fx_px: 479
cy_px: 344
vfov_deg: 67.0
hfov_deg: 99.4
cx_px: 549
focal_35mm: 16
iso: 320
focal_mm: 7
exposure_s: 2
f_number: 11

-=-=-

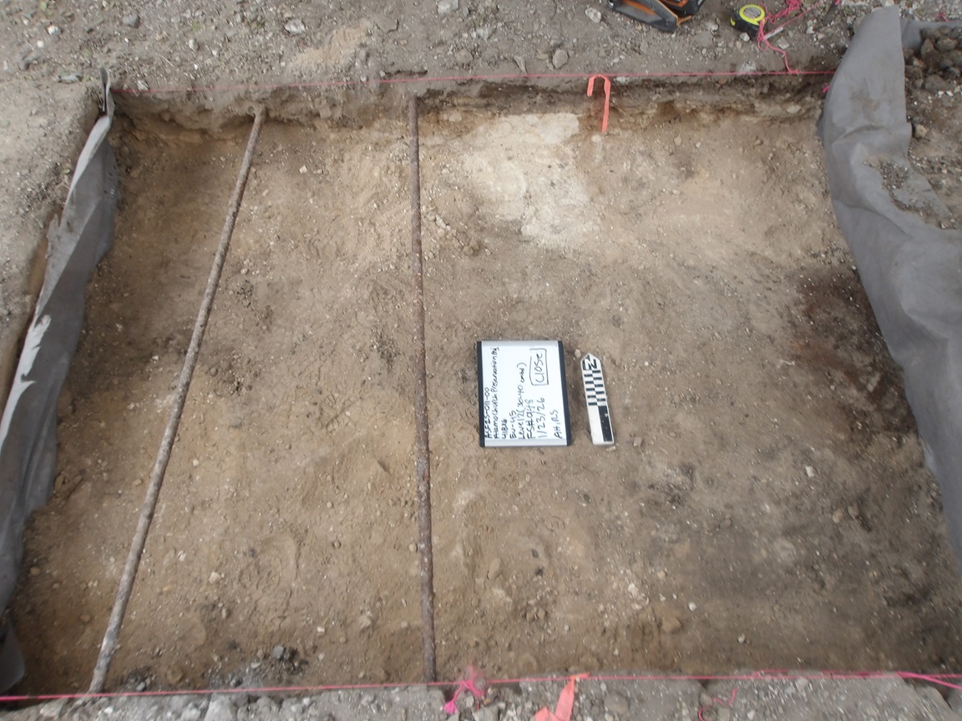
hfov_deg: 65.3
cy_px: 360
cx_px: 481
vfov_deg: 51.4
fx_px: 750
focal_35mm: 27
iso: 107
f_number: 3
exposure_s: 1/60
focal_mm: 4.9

-=-=-

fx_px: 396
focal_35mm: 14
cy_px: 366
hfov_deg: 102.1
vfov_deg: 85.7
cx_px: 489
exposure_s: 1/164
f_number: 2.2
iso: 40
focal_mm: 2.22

-=-=-

#### Job:
Of all the entries above, retype exactly the lines from the line with "focal_35mm: 14" to the line with "focal_mm: 2.22", both included, and no others.

#### Written answer:
focal_35mm: 14
cy_px: 366
hfov_deg: 102.1
vfov_deg: 85.7
cx_px: 489
exposure_s: 1/164
f_number: 2.2
iso: 40
focal_mm: 2.22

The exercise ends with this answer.